14Mar05

The Sword of Doom BY GEOFFREY O’BRIEN

Kihachi Okamoto’s The Sword of Doom is likely to strike the innocent viewer as an exercise in absurdist violence, tracking the career of a nihilistic swordsman from his gratuitous murder of a defenseless old man to his final descent into what looks like a rehearsal for global annihilation, as, in a kind of ecstasy, he slaughters a seemingly endless army of attackers both real and phantasmal. The extreme but stylized violence of Okamoto’s film epitomizes a style of Japanese filmmaking that profoundly influenced such directors as Sam Peckinpah and Sergio Leone, and it would be easy—and not entirely inaccurate—to read the film in the light of the cynical antiheroic trends that surfaced in genre films all over the world in the 1960s and surmise that it represented the same kind of break with heroic tradition as, say, spaghetti Westerns. It should be kept in mind, however, that The Sword of Doom is only the most recent episode derived from a long line of stage and film versions of an immensely long, structurally meandering novel that has remained popular ever since the appearance of its first installments a year after the death of the Meiji emperor (the ruler who oversaw Japan’s transition from hermetically sealed feudal state to modern industrialized nation) and whose ostensible theme is religious.

The novel, Daibosatsu Toge (The Pass of the Great Buddha, The Sword of Doom’s Japanese title), originated as a newspaper serial in 1913 and continued to appear for three more decades; forty-one volumes were published before it was left uncompleted at the death of its author, Kaizan Nakazato (1885–1944). Nakazato, a sometime telephone operator and assistant teacher, avowed himself a literary disciple of Fyodor Dostoevsky and Victor Hugo and was deeply influenced by Christianity and Socialism; he was a pacifist during the Russo-Japanese War, and kept himself aloof from cultural entities associated with the military government in the 1930s and ’40s.
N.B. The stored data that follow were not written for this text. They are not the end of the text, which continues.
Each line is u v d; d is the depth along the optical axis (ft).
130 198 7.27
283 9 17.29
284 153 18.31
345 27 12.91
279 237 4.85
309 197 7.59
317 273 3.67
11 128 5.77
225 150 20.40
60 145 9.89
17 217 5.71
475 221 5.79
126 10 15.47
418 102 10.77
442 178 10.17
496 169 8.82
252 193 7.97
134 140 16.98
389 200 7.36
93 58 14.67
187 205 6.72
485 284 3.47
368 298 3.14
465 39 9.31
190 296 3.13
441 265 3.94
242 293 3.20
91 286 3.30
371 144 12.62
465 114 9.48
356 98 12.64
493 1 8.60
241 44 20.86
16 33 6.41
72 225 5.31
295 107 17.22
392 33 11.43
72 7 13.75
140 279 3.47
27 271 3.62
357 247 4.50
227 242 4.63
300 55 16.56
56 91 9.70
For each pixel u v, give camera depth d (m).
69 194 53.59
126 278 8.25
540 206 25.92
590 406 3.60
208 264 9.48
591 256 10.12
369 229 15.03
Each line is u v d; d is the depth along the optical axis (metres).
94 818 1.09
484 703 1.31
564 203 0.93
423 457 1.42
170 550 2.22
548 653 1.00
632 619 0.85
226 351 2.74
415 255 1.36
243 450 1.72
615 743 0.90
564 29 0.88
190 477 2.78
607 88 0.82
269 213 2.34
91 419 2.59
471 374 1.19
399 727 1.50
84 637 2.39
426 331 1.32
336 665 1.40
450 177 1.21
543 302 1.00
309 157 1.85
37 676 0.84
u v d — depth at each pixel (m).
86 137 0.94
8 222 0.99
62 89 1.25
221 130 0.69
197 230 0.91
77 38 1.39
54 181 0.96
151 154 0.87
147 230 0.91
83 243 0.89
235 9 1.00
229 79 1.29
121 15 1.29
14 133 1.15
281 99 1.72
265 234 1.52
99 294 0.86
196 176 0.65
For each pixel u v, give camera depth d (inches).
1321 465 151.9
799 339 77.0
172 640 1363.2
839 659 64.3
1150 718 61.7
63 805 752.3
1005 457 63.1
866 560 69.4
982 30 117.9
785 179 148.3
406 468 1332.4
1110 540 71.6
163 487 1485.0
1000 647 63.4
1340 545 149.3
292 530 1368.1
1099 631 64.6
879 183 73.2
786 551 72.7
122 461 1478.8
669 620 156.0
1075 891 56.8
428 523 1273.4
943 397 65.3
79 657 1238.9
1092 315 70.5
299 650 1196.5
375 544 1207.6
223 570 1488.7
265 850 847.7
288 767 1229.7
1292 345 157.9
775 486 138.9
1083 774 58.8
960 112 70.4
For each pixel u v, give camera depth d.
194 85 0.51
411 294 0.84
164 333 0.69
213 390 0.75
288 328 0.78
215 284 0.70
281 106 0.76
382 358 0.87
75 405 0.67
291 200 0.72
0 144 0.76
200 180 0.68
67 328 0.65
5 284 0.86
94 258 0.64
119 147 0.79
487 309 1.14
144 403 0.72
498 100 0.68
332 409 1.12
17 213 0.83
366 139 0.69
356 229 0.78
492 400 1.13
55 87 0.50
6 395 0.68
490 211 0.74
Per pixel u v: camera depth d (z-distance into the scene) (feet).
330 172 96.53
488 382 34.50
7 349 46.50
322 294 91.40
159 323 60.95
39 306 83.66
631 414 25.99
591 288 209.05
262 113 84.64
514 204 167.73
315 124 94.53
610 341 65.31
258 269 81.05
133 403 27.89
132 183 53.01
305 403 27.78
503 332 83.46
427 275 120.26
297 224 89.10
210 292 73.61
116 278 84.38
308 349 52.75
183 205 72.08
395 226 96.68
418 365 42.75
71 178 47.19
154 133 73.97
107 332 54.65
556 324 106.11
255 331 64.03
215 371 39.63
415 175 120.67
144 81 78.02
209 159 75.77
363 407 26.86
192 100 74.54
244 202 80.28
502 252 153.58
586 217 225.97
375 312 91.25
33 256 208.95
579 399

His novel was intended as an expression of Mahayana Buddhism, with the earthly actions of its characters, and most especially of the demonic swordsman Ryunosuke Tsukue—nothing more than the working out of karmic law. The political background—the struggle of various shadowy groups either to uphold the power of the Shogunate or to bring about the restoration of direct imperial rule—is itself only one layer in Nakazato’s cosmic vision, in which the hero’s seemingly evil path is dictated by forces beyond his control. However, Ryunosuke is one of those characters who seems to have escaped from his author’s control, taking on a life of his own––an icon of popular culture as an embodiment (in the words of the scholar Cécile Sakai) of “the fascination of Evil...which gives him his seemingly paradoxical charisma.” Ryunosuke is the archetypal fallen angel of early modern Japan, a figure who elicits sympathetic identification by the uncompromising intensity with which he follows his path, even if the path seems to lead into darkness.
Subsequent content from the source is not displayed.